What is needed »
Each record, minus any picture, should be returned exactly as written.

Recorded data »

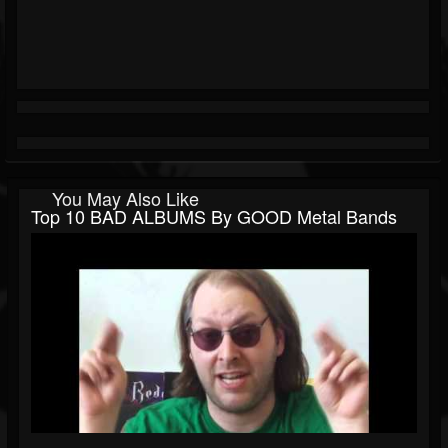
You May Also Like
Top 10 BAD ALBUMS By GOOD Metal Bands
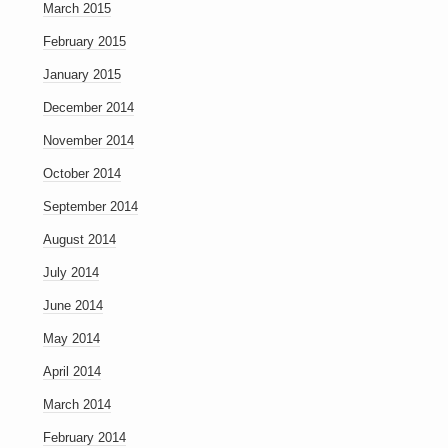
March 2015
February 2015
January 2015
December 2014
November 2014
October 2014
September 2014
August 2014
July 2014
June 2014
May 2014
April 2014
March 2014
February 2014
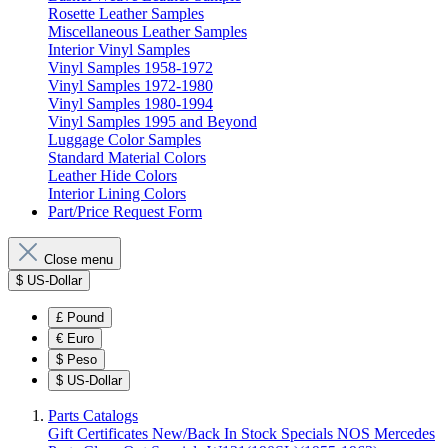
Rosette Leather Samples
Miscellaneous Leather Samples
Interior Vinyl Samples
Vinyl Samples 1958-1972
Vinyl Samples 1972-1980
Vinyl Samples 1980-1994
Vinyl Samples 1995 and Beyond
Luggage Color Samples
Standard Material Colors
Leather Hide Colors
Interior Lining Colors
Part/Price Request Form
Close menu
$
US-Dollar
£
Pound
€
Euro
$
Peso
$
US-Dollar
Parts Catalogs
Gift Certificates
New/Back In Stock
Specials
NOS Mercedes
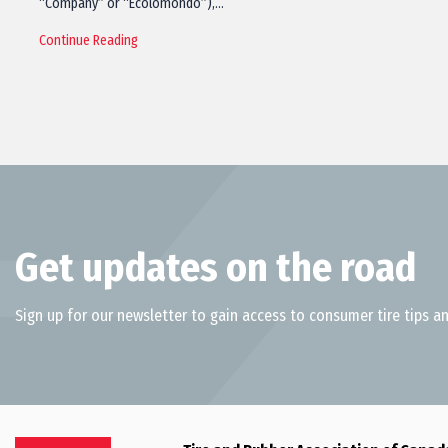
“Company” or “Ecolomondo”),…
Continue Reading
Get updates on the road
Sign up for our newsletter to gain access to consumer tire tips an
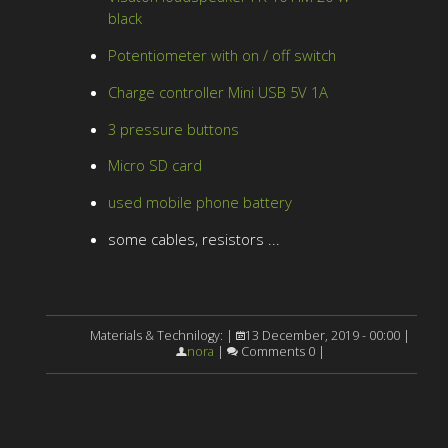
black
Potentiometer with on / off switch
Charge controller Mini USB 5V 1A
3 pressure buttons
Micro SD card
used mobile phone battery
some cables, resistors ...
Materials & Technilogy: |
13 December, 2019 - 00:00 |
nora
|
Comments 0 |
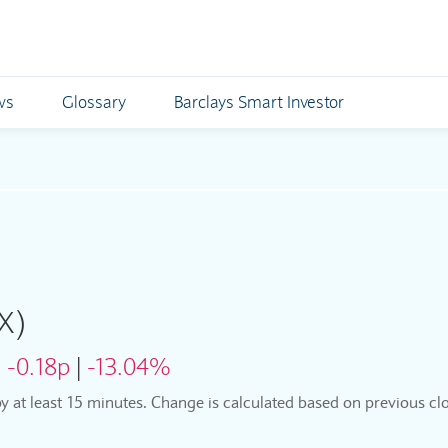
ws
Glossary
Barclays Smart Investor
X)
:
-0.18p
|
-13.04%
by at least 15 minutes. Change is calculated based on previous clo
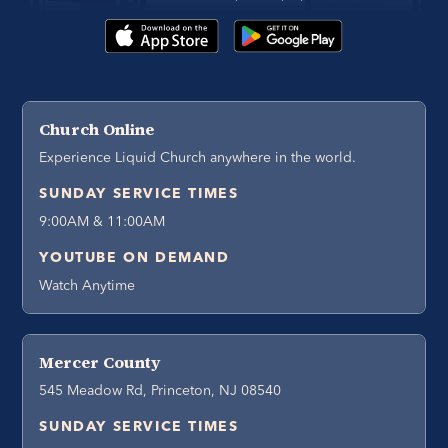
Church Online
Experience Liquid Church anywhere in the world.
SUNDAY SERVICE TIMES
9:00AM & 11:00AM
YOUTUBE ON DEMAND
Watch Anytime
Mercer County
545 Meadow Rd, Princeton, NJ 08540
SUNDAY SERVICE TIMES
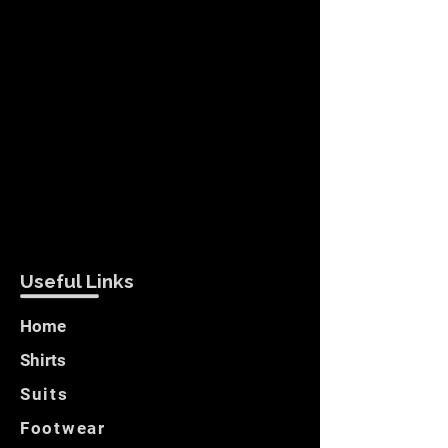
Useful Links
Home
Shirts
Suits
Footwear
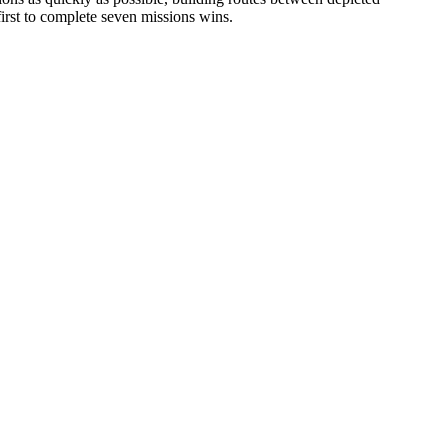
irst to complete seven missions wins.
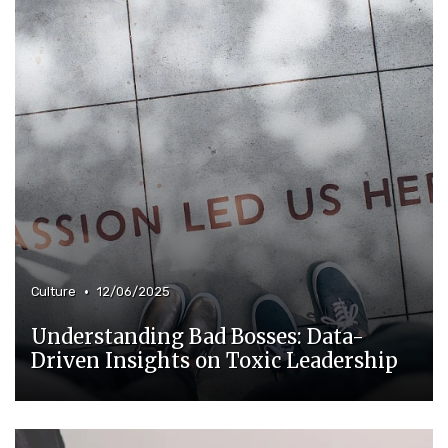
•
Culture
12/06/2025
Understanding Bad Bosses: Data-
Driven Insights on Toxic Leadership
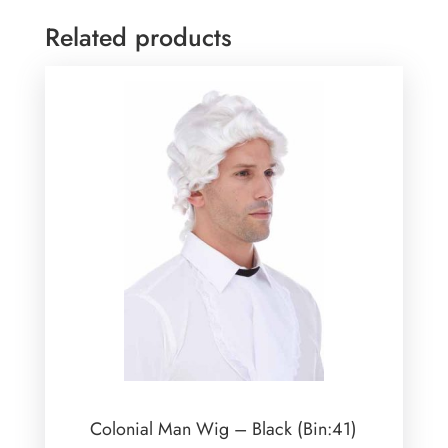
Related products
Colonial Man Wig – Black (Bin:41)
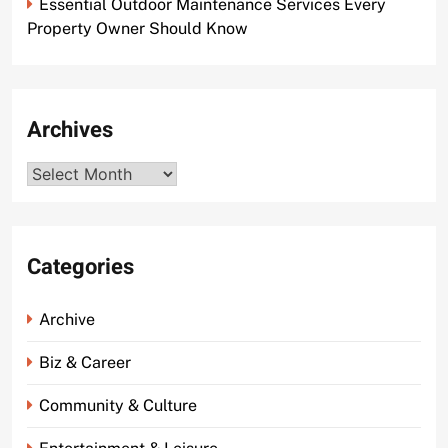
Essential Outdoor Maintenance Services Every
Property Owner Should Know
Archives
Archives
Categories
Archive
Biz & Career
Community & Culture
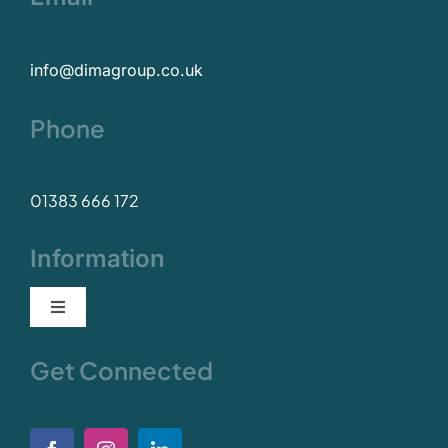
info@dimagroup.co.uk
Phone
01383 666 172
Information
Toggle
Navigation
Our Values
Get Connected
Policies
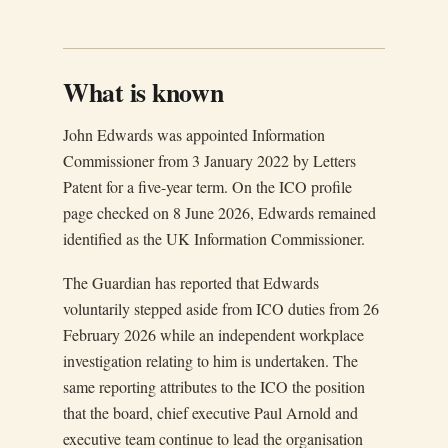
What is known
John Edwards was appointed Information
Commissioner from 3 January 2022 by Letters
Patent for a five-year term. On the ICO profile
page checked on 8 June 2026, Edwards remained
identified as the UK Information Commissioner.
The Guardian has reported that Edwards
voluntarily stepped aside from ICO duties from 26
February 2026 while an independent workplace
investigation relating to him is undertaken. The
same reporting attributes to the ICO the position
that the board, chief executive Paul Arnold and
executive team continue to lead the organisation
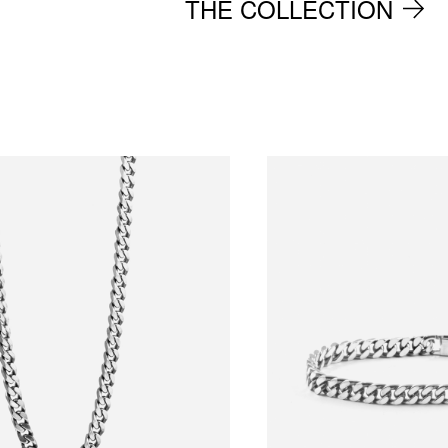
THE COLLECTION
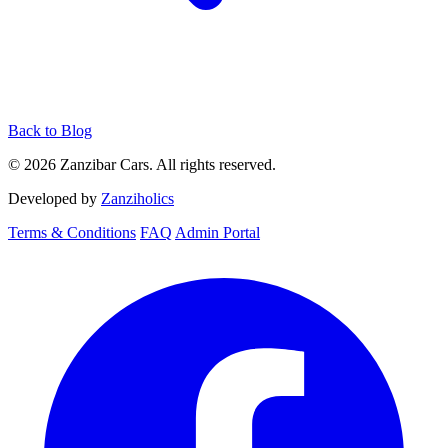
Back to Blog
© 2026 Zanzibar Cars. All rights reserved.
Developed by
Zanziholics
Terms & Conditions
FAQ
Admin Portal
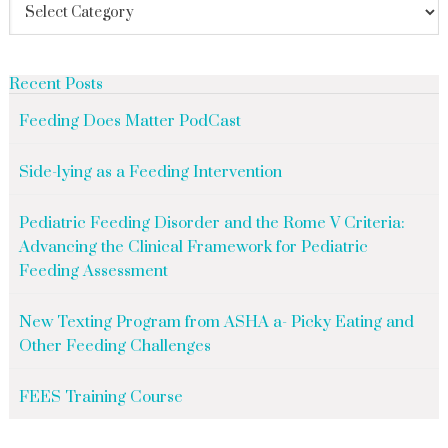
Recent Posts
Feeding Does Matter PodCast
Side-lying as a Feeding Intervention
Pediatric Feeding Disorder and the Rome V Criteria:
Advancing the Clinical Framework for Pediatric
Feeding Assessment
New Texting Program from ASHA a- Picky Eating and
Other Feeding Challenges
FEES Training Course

Exercise output »
You May Also Like
Top 10 BAD ALBUMS By GOOD Metal Bands
March 2015
February 2015
January 2015
December 2014
November 2014
October 2014
September 2014
August 2014
July 2014
June 2014
May 2014
April 2014
March 2014
February 2014
Rosette Leather Samples
Miscellaneous Leather Samples
Interior Vinyl Samples
Vinyl Samples 1958-1972
Vinyl Samples 1972-1980
Vinyl Samples 1980-1994
Vinyl Samples 1995 and Beyond
Luggage Color Samples
Standard Material Colors
Leather Hide Colors
Interior Lining Colors
Part/Price Request Form
Close menu
$
US-Dollar
£
Pound
€
Euro
$
Peso
$
US-Dollar
Parts Catalogs
Gift Certificates
New/Back In Stock
Specials
NOS Mercedes
“Company” or “Ecolomondo”),…
Continue Reading
Get updates on the road
Sign up for our newsletter to gain access to consumer tire tips an
black
Potentiometer with on / off switch
Charge controller Mini USB 5V 1A
3 pressure buttons
Micro SD card
used mobile phone battery
some cables, resistors ...
Materials & Technilogy: |
13 December, 2019 - 00:00 |
nora
|
Comments 0 |
ws
Glossary
Barclays Smart Investor
X)
:
-0.18p
|
-13.04%
by at least 15 minutes. Change is calculated based on previous clo
Church Online
Experience Liquid Church anywhere in the world.
SUNDAY SERVICE TIMES
9:00AM & 11:00AM
YOUTUBE ON DEMAND
Watch Anytime
Mercer County
545 Meadow Rd, Princeton, NJ 08540
SUNDAY SERVICE TIMES
Useful Links
Home
Shirts
Suits
Footwear
irst to complete seven missions wins.
•
Culture
12/06/2025
Understanding Bad Bosses: Data-
Driven Insights on Toxic Leadership
Related products
Colonial Man Wig – Black (Bin:41)
Essential Outdoor Maintenance Services Every
Property Owner Should Know
Archives
Archives
Categories
Archive
Biz & Career
Community & Culture
info@dimagroup.co.uk
Phone
01383 666 172
Information
Toggle
Navigation
Our Values
Get Connected
Policies
What is known
John Edwards was appointed Information
Commissioner from 3 January 2022 by Letters
Patent for a five-year term. On the ICO profile
page checked on 8 June 2026, Edwards remained
identified as the UK Information Commissioner.
The Guardian has reported that Edwards
voluntarily stepped aside from ICO duties from 26
February 2026 while an independent workplace
investigation relating to him is undertaken. The
same reporting attributes to the ICO the position
that the board, chief executive Paul Arnold and
executive team continue to lead the organisation
THE COLLECTION
Back to Blog
© 2026 Zanzibar Cars. All rights reserved.
Developed by
Zanziholics
Terms & Conditions
FAQ
Admin Portal
Recent Posts
Feeding Does Matter PodCast
Side-lying as a Feeding Intervention
Pediatric Feeding Disorder and the Rome V Criteria:
Advancing the Clinical Framework for Pediatric
Feeding Assessment
New Texting Program from ASHA a- Picky Eating and
Other Feeding Challenges
FEES Training Course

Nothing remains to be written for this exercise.